Nigerian-American Teju Cole’s Haiku-Like Tweets Hint at the Immorality of Drone Murder — but Only to Those Who Still Have Functioning Souls
© 2013 Peter Free
11 March 2013
Climbing out of evil’s hole is difficult — when we don’t care enough even to recognize that we have fallen
Under those circumstances, the morally obtuse are sometimes aided by reminders from someone who still sees.
To wit, Teju Cole and his gift for tersely moral language:
Seven short stories about drones.
1. Mrs Dalloway said she would buy the flowers herself. Pity. A signature strike leveled the florist's.
2. Call me Ishmael. I was a young man of military age. I was immolated at my wedding. My parents are inconsolable.
3. Stately, plump Buck Mulligan came from the stairhead, bearing a bowl of lather. A bomb whistled in. Blood on the walls. Fire from heaven.

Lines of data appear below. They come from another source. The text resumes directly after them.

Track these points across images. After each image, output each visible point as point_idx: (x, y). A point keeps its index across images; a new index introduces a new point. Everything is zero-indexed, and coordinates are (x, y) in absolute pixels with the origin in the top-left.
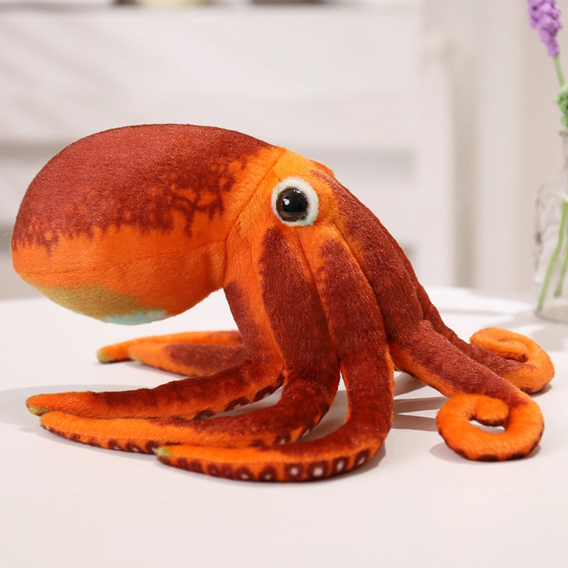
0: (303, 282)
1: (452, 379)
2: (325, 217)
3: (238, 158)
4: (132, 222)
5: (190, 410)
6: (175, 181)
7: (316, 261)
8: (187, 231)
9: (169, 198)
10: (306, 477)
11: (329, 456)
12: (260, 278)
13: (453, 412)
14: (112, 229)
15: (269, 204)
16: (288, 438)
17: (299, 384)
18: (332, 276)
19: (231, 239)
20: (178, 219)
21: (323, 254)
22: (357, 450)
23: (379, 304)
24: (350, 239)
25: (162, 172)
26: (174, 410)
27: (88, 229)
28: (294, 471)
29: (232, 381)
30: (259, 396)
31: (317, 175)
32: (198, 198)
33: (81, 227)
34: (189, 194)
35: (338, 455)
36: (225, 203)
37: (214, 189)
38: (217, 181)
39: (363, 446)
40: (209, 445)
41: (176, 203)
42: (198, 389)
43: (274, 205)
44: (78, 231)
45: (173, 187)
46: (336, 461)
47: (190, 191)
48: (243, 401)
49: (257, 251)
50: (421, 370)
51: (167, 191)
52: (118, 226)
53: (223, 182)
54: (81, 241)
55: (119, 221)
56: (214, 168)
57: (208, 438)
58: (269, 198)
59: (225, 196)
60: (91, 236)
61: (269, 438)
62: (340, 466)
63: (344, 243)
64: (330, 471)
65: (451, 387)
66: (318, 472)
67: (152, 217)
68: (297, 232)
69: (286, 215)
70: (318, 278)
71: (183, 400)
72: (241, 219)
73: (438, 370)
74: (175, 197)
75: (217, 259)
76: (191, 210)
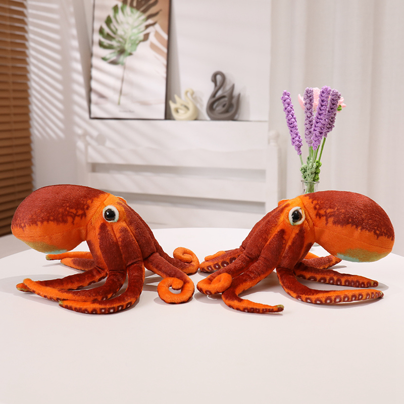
0: (113, 242)
1: (165, 273)
2: (121, 219)
3: (90, 199)
4: (53, 220)
5: (75, 286)
6: (69, 207)
7: (118, 235)
8: (73, 223)
9: (67, 213)
10: (107, 312)
11: (115, 305)
12: (99, 240)
13: (163, 285)
14: (45, 223)
15: (102, 215)
16: (107, 297)
17: (112, 277)
18: (123, 240)
19: (88, 226)
20: (70, 219)
21: (120, 232)
22: (127, 302)
23: (140, 248)
24: (130, 226)
25: (64, 203)
26: (69, 286)
27: (36, 223)
28: (103, 311)
29: (90, 275)
30: (100, 280)
31: (120, 204)
32: (77, 212)
33: (33, 222)
34: (74, 211)
35: (119, 305)
36: (87, 214)
37: (83, 209)
38: (84, 207)
39: (129, 301)
40: (78, 301)
41: (69, 214)
42: (78, 278)
43: (104, 215)
44: (32, 224)
45: (68, 208)
46: (119, 307)
47: (74, 210)
48: (94, 282)
49: (97, 231)
50: (155, 270)
51: (66, 210)
52: (48, 222)
53: (85, 207)
54: (33, 226)
55: (48, 220)
56: (82, 202)
57: (77, 298)
58: (102, 212)
59: (86, 211)
60: (37, 225)
61: (99, 298)
62: (120, 308)
63: (128, 228)
64: (116, 310)
65: (165, 275)
66: (112, 311)
67: (60, 219)
68: (111, 225)
69: (108, 218)
70: (118, 240)
71: (72, 282)
72: (92, 219)
73: (160, 270)
74: (69, 212)
75: (83, 232)
76: (74, 216)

4. I am an invisible man. My name is unknown. My loves are a mystery. But an unmanned aerial vehicle from a secret location has come for me.
5. Someone must have slandered Josef K., for one morning, without having done anything truly wrong, he was killed by a Predator drone.
6. Okonkwo was well known throughout the nine villages and even beyond. His torso was found, not his head.
7. Mother died today. The program saves American lives.
© 2013 Teju Cole via Sarah Zhang, Teju Cole on the "Empathy Gap" and Tweeting Drone Strikes, Mother Jones (06 March 2013)
The American public’s acceptance of drone murder as a legitimate expression of our values — exposes how illusory our talk about freedom and human rights really is
It should not take a language genius like Cole to point out that ordinary empathy would prohibit the circumvention of due process in the killing of anyone in something so abstract as a metaphorical "War on Terror," especially innocents.
Yet somehow, the American public breezily accepts drone murder as a legitimate expression of America’s loudly professed (i) democratic, (ii) rule of law, and (iii) allegedly predominantly “Christian” values.
In regard to the last, one has to:
(a) wonder what these people actually do in church
and
(b) question the moral authority of those who spiritually guide them.
Unlike murders by Islamic terrorist groups — America’s Drone Death program is sanctioned and carried out by America’s commanders in chief
If the hypocrisy underlying America’s War on Terror eludes us under these circumstances, we are moral idiots, indeed.
Our stony hypocrisy adds fuel to anti-American fires.
The moral? — Instead of pointing fingers at others, we would be better served to look at ourselves
Teju Cole’s micro vignettes light the way.